- Country of origin: United States

Production
- Running time: 4 hours

Original release
- Network: ESPNews
- Release: September 5, 2006 – January 2, 2009

= ESPNews Gametime =

ESPNews Gametime is a news/analysis and up to the minute highlight show that airs on ESPNews. Debuting on September 5, 2006, the program aired nightly from 8 p.m. ET-12 a.m. ET. On Fridays, it was pushed back one hour to make room for Football Friday (which was also discontinued). Gametime, as they call it for short, replaced ESPNews Early Evening (which is still seen on weekends), which is regular news and highlights. ESPNews Gametime was made up of 30-minute blocks throughout the program.

During the show, the two anchors for that night updated scores, highlights and were joined by analysts to discuss different topics, show live postgame press conferences and player comments, were joined by players via phone and go over all of the top stories of the day.

On 2008-03-31, the 11-11:30 p.m. ET block of Gametime was replaced by The Highlight Zone, a new program devoted to sports highlights and scores, similar to FSN's Final Score.

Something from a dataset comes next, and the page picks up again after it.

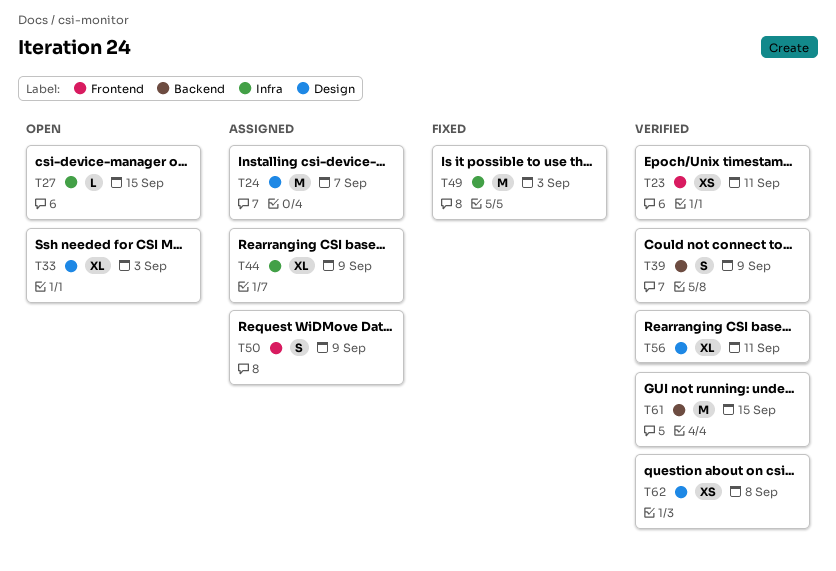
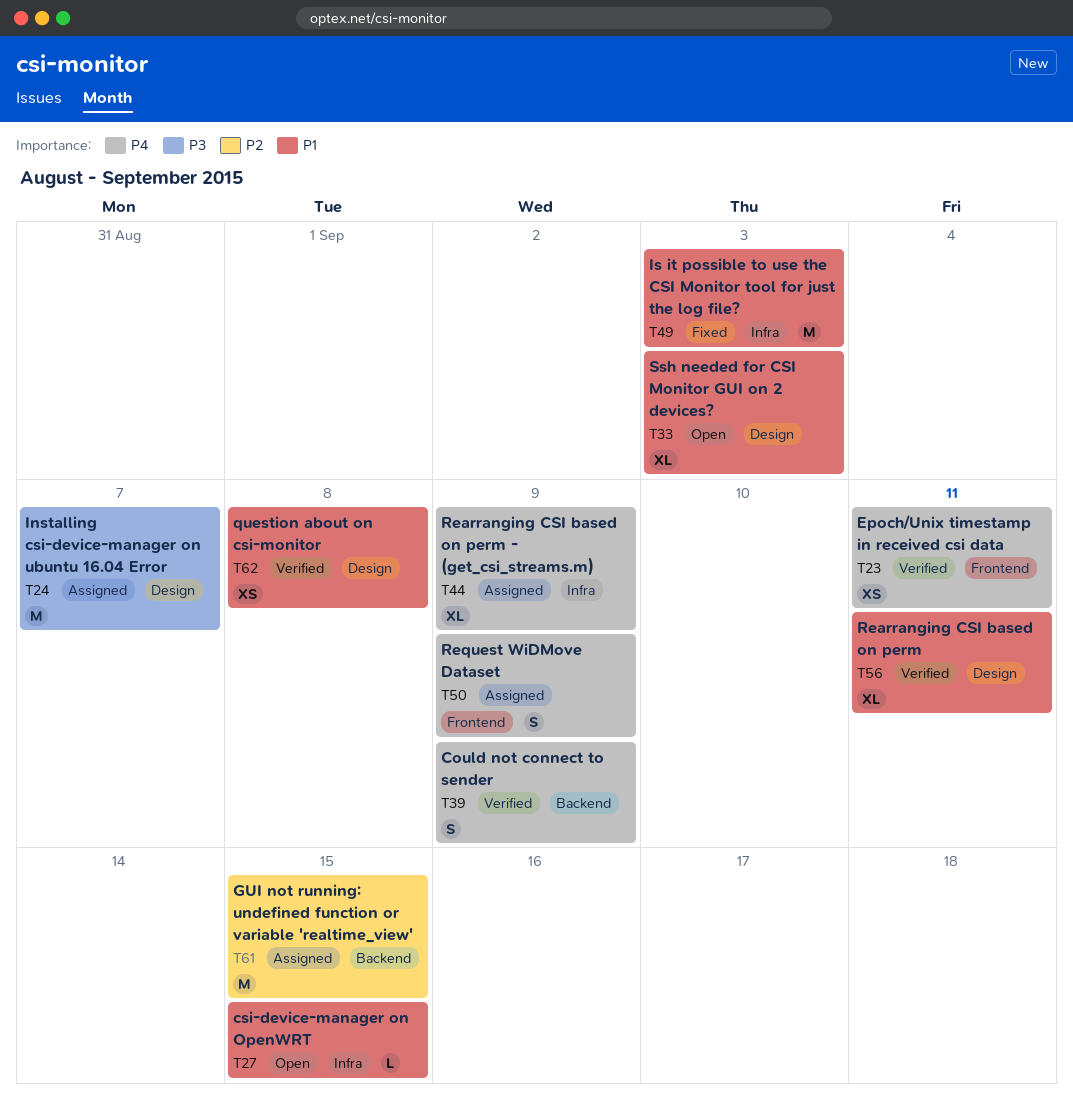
T61, status: Verified -> Assigned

ESPNews Gametime was discontinued after January 2, 2009 as ESPNews reverted to half-hour blocks throughout the day beginning January 5, 2009.

==Anchors==
Anchors who appear on the show include:
- Steve Berthiaume
- Michelle Bonner
- Cindy Brunson
- John Buccigross
- Steve Bunin
- Ryan Burr
- Reischea Canidate
- Jonathan Coachman
- Linda Cohn
- Robert Flores
- Fred Hickman
- Mike Hill
- Michael Kim
- Mark Morgan
- Kevin Neghandi
- Dari Nowkhah
- Bill Pidto
- Scott Reiss (left network in 2008)
- John Seibel
- Will Selva
- Anish Shroff
- J.W. Stewart
- Matt Winer

==Segments==
- Opening: At the start of every thirty-minute block, it goes through the intro music and graphics and then the anchors introduce themselves and they get right into it.
- News Wired: This segment is featured every thirty minutes, when the anchors give you three or four of the biggest news stories at the hour.
- Pre-Game Extra: This is when they go live to a game site, where the game announcers are assigned to call the game on the ESPN networks (such as ESPN on ABC). The announcers preview the game that is coming up later that night.
- Post-Game Extra: This is when they go live to a game site for instant reaction from the locker room or during the press conference.
- In-Game Updates: This segment is when the anchors inform viewers with highlights or a box-score when something big happens in a game.
- In-Game Extra: This segment is when the anchors take viewers to a game currently in progress, such as a college basketball game broadcast by an ESPN (or another) network.
- What 2 Watch 4: This segment, which is also used on SportsCenter, runs down three or four of the biggest games coming up at a later time.
- Breaking News: This segment is when they inform you of a news story that has just been released.
- Highlights: The show's highlights tend to be longer than the ones on SportsCenter running down all of the big plays and at the end they show a full screen of stats and scores and information on that game.
- Top Plays: Unlike the ones used on SportsCenter, the top plays of the day in sports used on ESPNews are limited to just 3 highlights.
- Monday Night NASCAR: Seen on Mondays during the 8 p.m. ET half-hour of Gametime, with a recap of the weekend's NASCAR Nationwide Series and Sprint Cup races.
- Hockey Night: Seen on Thursdays in the 10:30 p.m. ET half-hour during the NHL season, with ESPN's NHL analyst Barry Melrose.